Option 2: Apply it to the text dataset to obtain a dataset of word indices, then feed it into a model that expects integer sequences as inputs.

An important difference between the two is that option 2 enables you to do asynchronous CPU processing and buffering of your data when training on GPU. So if you're training the model on GPU, you probably want to go with this option to get the best performance. This is what we will do below.

If we were to export our model to production, we'd ship a model that accepts raw strings as input, like in the code snippet for option 1 above. This can be done after training. We do this in the last section.

In [29]:
def vectorize_text(text, label):
  text = tf.expand_dims(text, -1)
  return vectorize_layer(text), label

Now vectorize the data

In [30]:
train_ds = raw_train_ds.map(vectorize_text)
val_ds = raw_val_ds.map(vectorize_text)
test_ds = raw_test_ds.map(vectorize_text)

Do async prefetching / buffering of the data for best performance on GPU.

In [31]:
train_ds = train_ds.cache().prefetch(buffer_size=10)
val_ds = val_ds.cache().prefetch(buffer_size=10)
test_ds = test_ds.cache().prefetch(buffer_size=10)

Model Building

1D Convnet is used starting with an embedding layer

In [32]:
from tensorflow.keras import layers

#int input for vocab indicies
inputs = tf.keras.Input(shape=(None,), dtype="int64")

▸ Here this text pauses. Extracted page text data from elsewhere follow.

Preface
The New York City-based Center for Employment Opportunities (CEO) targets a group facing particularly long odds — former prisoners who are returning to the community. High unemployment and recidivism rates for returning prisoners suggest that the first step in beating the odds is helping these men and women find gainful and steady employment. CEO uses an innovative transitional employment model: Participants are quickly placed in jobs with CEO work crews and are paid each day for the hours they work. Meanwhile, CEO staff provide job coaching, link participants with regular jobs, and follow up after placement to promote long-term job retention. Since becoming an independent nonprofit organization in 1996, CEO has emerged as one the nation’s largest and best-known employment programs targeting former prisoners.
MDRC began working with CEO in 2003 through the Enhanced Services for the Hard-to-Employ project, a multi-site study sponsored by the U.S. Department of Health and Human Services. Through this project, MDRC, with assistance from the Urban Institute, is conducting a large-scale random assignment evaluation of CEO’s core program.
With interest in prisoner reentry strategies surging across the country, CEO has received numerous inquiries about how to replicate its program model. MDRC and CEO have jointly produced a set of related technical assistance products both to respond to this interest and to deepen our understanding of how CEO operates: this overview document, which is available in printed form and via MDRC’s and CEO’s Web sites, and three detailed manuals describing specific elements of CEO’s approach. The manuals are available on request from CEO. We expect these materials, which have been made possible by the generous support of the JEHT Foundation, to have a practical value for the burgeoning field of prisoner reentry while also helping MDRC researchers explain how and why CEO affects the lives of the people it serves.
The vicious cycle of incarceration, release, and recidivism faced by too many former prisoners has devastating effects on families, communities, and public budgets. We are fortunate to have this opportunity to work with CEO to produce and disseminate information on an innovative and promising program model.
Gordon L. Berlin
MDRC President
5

# adding a layer to map those vocab indices into a space of dimensionality 'embedding_dim'.
# this is the embedding layer
x = layers.Embedding(max_features, embedding_dim)(inputs)
x = layers.Dropout(0.5)(x)

# adding 2 conv1D layers and  Globalmaxpooling layer
x = layers.Conv1D(128, 7, padding="valid", activation = "relu", strides=3)(x)
x = layers.Conv1D(128, 7, padding="valid", activation = "relu", strides=3)(x)
x = layers.GlobalMaxPooling1D()(x)

#adding a vanilla hidden layer
x = layers.Dense(128, activation = "relu")(x)
x = layers.Dropout(0.5)(x)

# Projecting to a single output layer with sigmoid function
predictions = layers.Dense(1, activation = "sigmoid", name = "predictions")(x)

model = tf.keras.Model(inputs, predictions)

# compling the model using binary cross entropy loss with Adam optimizer
model.compile(loss="binary_crossentropy", optimizer="adam", metrics=["accuracy"])


Train the Model

In [33]:
epoch = 3

# fitting the model using train and test data sets
model.fit(train_ds, validation_data=val_ds, epochs=epoch)

Epoch 1/3
Epoch 2/3
Epoch 3/3


<tensorflow.python.keras.callbacks.History at 0x7f1bec4aeef0>

Model evaluation on test data

In [34]:
model.evaluate(test_ds)



[0.49929508566856384, 0.8471999764442444]